Le service de messagerie chiffrée Proton pourrait transférer son siège hors de Genève si la réforme de l’ordonnance sur la surveillance des télécommunications (OSCPT) entre en vigueur sans modifications en Suisse. L’entreprise juge les nouvelles exigences incompatibles avec son modèle.
Une réforme jugée trop intrusive
Proton, société genevoise spécialisée dans les services numériques sécurisés, envisage de quitter la Suisse. Son cofondateur Andy Yen a confirmé que des plans de relocalisation sont prêts. En cause : une refonte de l’ordonnance sur la surveillance des télécommunications (OSCPT), actuellement soumise à consultation jusqu’au 6 mai 2025.
Selon lui, cette réforme rendrait la législation suisse plus contraignante que celle de l’Union européenne, en particulier en matière de collecte de données. Il estime que ces nouvelles exigences vont à l’encontre des principes fondateurs de Proton, basé sur la confidentialité et le chiffrement.
Des métadonnées au cœur du débat
Le contenu des messages échangés via Proton resterait chiffré. Mais la réforme prévoit l’enregistrement en temps réel des métadonnées : adresses IP, destinataires de mails, localisation des utilisateurs. Ces données devraient être transmises de manière continue au SCPT (Service de surveillance de la correspondance par poste et télécommunication), sans décision judiciaire préalable.
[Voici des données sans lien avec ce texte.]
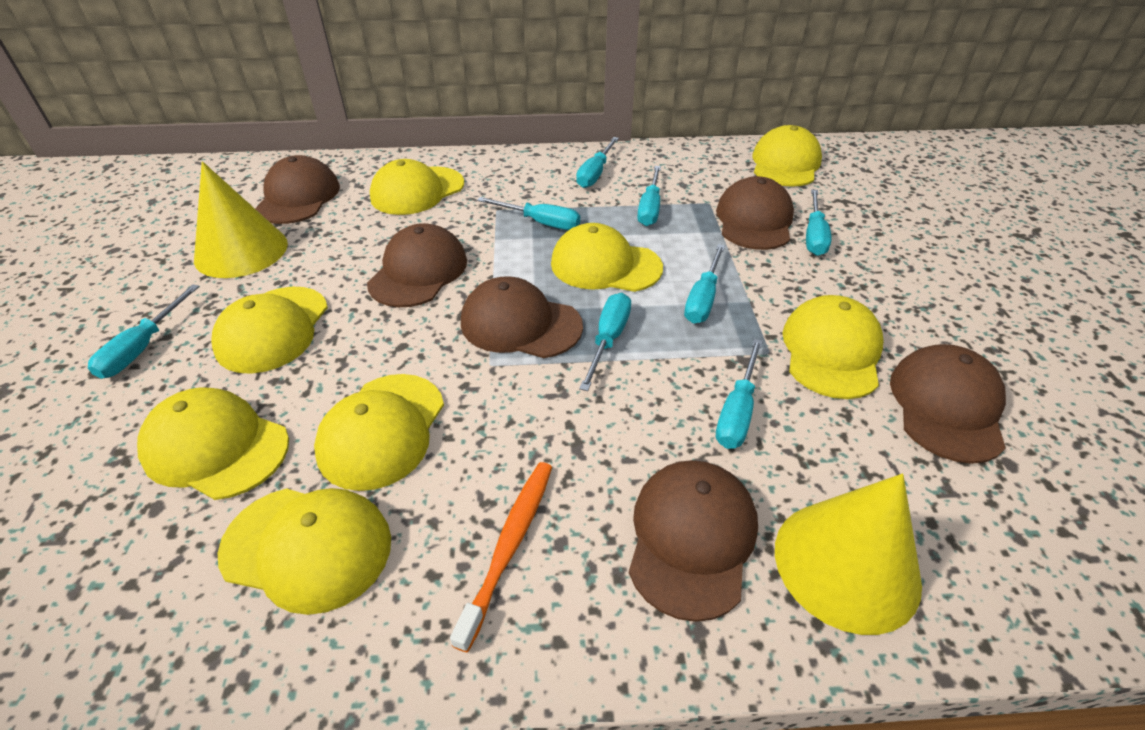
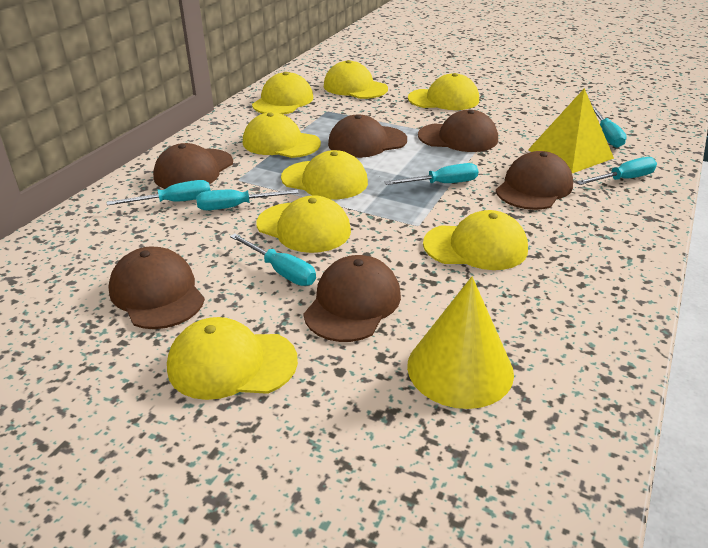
orange toothbrush: 1 -> 0
turquoise screwdriver: 8 -> 6
yellow cone: 2 -> 1
yellow pyramid: 0 -> 1

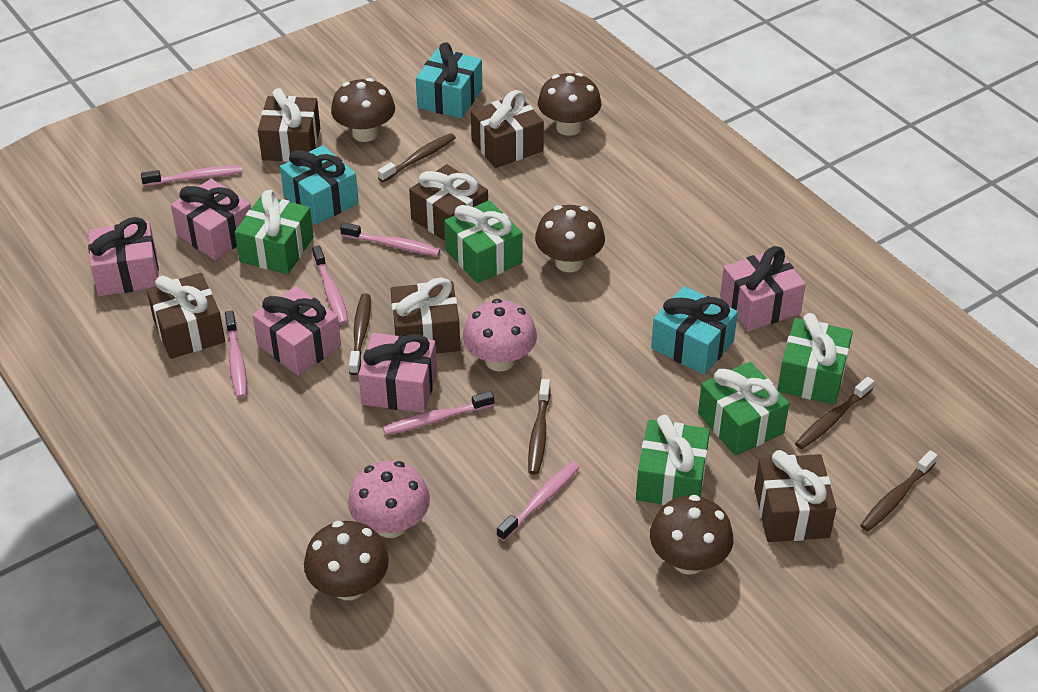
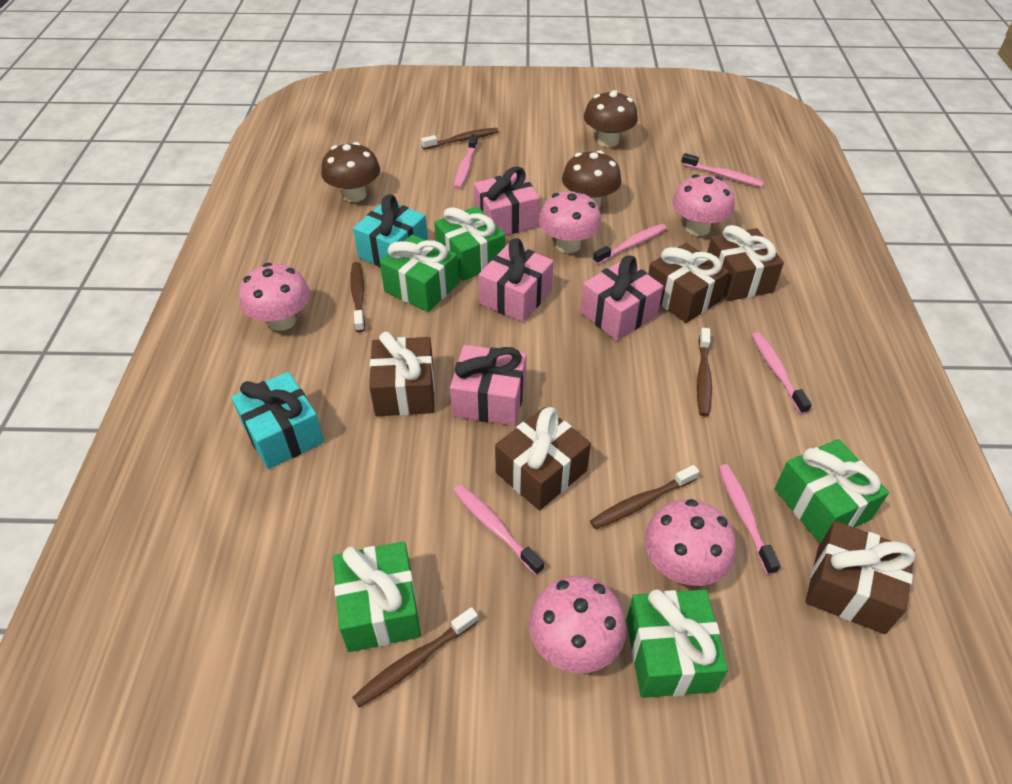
brown gift: 6 -> 5
brown mushroom: 5 -> 3
pink gift: 5 -> 4
pink mushroom: 2 -> 5
turquoise gift: 3 -> 2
Cette obligation concernerait tous les services en ligne comptant plus de 5000 utilisateurs. Une approche que l’entreprise juge comparable à une surveillance généralisée, difficilement conciliable avec la notion de protection des données.
Des précédents judiciaires
Ce n’est pas la première fois que Proton s’oppose aux autorités suisses sur ces questions. En 2021, l’entreprise avait déjà contesté l’assimilation de ses services à ceux des opérateurs télécoms. Elle avait alors obtenu gain de cause en justice, de même que la messagerie Threema. Andy Yen estime aujourd’hui que le projet actuel contourne cette décision en modifiant le cadre d’application, sans changer la logique de fond.
Un départ déjà anticipé
Proton emploie environ 500 personnes, dont près de 150 à Genève. L’entreprise a déjà déplacé l’essentiel de ses serveurs vers l’Allemagne et la Norvège, dès 2021. Le siège pourrait suivre si la réforme est adoptée en l’état. L’Allemagne est présentée comme l’alternative la plus probable.
Andy Yen indique par ailleurs vouloir encore défendre sa position auprès du Conseil fédéral. Mais si le texte reste inchangé, il considère qu’un départ deviendrait inévitable, et ça serait un bouleversement.